→ **Written instruction 1**:
Transcribe the following lines of the records: begin at the first line of the records and stop after the line containing "exposure: exposure 1.061".

Tuesday 26 March 2013

Nathan Ford's latest work

Last summer as I walked into the 2012 BP Portrait Award in the National Portrait Gallery to see Nathan Ford’s entry ‘Joachim’, a tiny 28 x 20 cm canvas, I was immediately struck by its hanging and also by the surrounding competition. It was hung rather apologetically between 2 enormous canvases, and demanded the visitor get up close and personal with it. It also deserved to be given a little time.

In terms of the 54 other competitors, listeners to Mark Kermode’s film reviews will have heard his oft repeat mantra about the ‘death of narrative cinema’. Well, the BP Award seemed to be the insipid death of figurative portraiture as row upon row of large ‘perfect’ portraits gave you everything on a plate; the subject gazing into the artist’s easel, and photorealism becoming an over-used one trick pony. Given that there were 2,187 entries, I wondered if Nathan really was the only painter in the world who saw the possibilities of the portrait format rather than its limitations, or whether it was merely the judges who couldn’t see beyond their paint brushes?

Given this I looked forward to Nathan’s bi-ennial solo exhibition at Beaux Arts in Bath


Please click on the photos for larger versions. They really do deserve to be seen in the flesh if you can make it.
 





'Butterfly Affectation’ by Nathan Ford

When I was about 14 my art teacher told me I’d never be much cop at art as it looked like technical drawing (which I was actually good at).  Unfortunately he was right.

(Records drawn from a dataset)
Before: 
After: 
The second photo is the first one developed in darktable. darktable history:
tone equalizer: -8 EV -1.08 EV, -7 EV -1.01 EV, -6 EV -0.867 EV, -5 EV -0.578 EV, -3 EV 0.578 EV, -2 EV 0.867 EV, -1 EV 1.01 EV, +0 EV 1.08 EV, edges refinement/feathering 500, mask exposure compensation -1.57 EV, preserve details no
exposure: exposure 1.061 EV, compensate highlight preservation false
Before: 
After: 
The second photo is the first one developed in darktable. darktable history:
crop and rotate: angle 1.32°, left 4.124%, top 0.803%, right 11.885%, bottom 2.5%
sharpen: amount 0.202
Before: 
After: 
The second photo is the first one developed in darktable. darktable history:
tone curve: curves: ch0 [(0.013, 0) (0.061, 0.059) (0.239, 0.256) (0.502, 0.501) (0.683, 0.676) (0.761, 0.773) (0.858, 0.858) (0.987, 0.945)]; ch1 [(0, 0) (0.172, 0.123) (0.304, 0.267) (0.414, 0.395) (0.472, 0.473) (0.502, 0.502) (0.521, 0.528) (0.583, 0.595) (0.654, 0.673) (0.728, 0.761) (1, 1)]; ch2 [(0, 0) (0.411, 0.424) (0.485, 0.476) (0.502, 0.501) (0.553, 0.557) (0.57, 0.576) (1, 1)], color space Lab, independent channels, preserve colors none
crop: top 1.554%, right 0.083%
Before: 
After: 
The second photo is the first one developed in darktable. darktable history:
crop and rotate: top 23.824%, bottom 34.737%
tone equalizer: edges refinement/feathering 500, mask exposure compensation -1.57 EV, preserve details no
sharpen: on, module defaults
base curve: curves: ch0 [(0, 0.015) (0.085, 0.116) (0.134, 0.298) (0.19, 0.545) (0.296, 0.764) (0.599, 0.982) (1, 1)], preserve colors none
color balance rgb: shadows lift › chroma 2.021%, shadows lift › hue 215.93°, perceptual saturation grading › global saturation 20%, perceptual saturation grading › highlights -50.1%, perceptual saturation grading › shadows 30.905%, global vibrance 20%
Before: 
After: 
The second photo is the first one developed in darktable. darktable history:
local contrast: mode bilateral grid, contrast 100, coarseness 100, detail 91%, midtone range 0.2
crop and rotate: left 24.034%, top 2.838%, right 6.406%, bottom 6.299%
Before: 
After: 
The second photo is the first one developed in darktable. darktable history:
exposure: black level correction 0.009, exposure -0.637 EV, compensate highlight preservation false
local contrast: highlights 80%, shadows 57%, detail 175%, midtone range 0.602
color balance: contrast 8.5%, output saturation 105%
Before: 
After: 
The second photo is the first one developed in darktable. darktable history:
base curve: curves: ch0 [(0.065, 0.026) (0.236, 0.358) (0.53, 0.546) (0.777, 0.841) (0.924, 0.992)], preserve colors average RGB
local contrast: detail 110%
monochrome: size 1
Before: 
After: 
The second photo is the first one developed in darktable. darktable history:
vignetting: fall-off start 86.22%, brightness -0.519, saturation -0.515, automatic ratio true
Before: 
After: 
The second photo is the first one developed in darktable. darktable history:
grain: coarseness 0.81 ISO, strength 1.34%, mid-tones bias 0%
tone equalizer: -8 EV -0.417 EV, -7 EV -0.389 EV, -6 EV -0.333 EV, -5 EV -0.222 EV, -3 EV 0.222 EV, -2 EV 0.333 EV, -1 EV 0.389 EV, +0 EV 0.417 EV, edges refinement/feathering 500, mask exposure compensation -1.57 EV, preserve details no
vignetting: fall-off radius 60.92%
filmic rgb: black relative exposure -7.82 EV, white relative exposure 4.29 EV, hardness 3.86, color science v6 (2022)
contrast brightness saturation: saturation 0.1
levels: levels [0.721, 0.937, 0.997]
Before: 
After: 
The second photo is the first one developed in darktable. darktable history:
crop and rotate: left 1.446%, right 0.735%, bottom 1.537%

→ **Written instruction 2**:
Reproduce the post on Nathan Ford's latest work word for word.

→ **Full output 1**:
Before: 
After: 
The second photo is the first one developed in darktable. darktable history:
tone equalizer: -8 EV -1.08 EV, -7 EV -1.01 EV, -6 EV -0.867 EV, -5 EV -0.578 EV, -3 EV 0.578 EV, -2 EV 0.867 EV, -1 EV 1.01 EV, +0 EV 1.08 EV, edges refinement/feathering 500, mask exposure compensation -1.57 EV, preserve details no
exposure: exposure 1.061 EV, compensate highlight preservation false

→ **Full output 2**:
Tuesday 26 March 2013

Nathan Ford's latest work

Last summer as I walked into the 2012 BP Portrait Award in the National Portrait Gallery to see Nathan Ford’s entry ‘Joachim’, a tiny 28 x 20 cm canvas, I was immediately struck by its hanging and also by the surrounding competition. It was hung rather apologetically between 2 enormous canvases, and demanded the visitor get up close and personal with it. It also deserved to be given a little time.

In terms of the 54 other competitors, listeners to Mark Kermode’s film reviews will have heard his oft repeat mantra about the ‘death of narrative cinema’. Well, the BP Award seemed to be the insipid death of figurative portraiture as row upon row of large ‘perfect’ portraits gave you everything on a plate; the subject gazing into the artist’s easel, and photorealism becoming an over-used one trick pony. Given that there were 2,187 entries, I wondered if Nathan really was the only painter in the world who saw the possibilities of the portrait format rather than its limitations, or whether it was merely the judges who couldn’t see beyond their paint brushes?

Given this I looked forward to Nathan’s bi-ennial solo exhibition at Beaux Arts in Bath


Please click on the photos for larger versions. They really do deserve to be seen in the flesh if you can make it.
 





'Butterfly Affectation’ by Nathan Ford

When I was about 14 my art teacher told me I’d never be much cop at art as it looked like technical drawing (which I was actually good at).  Unfortunately he was right.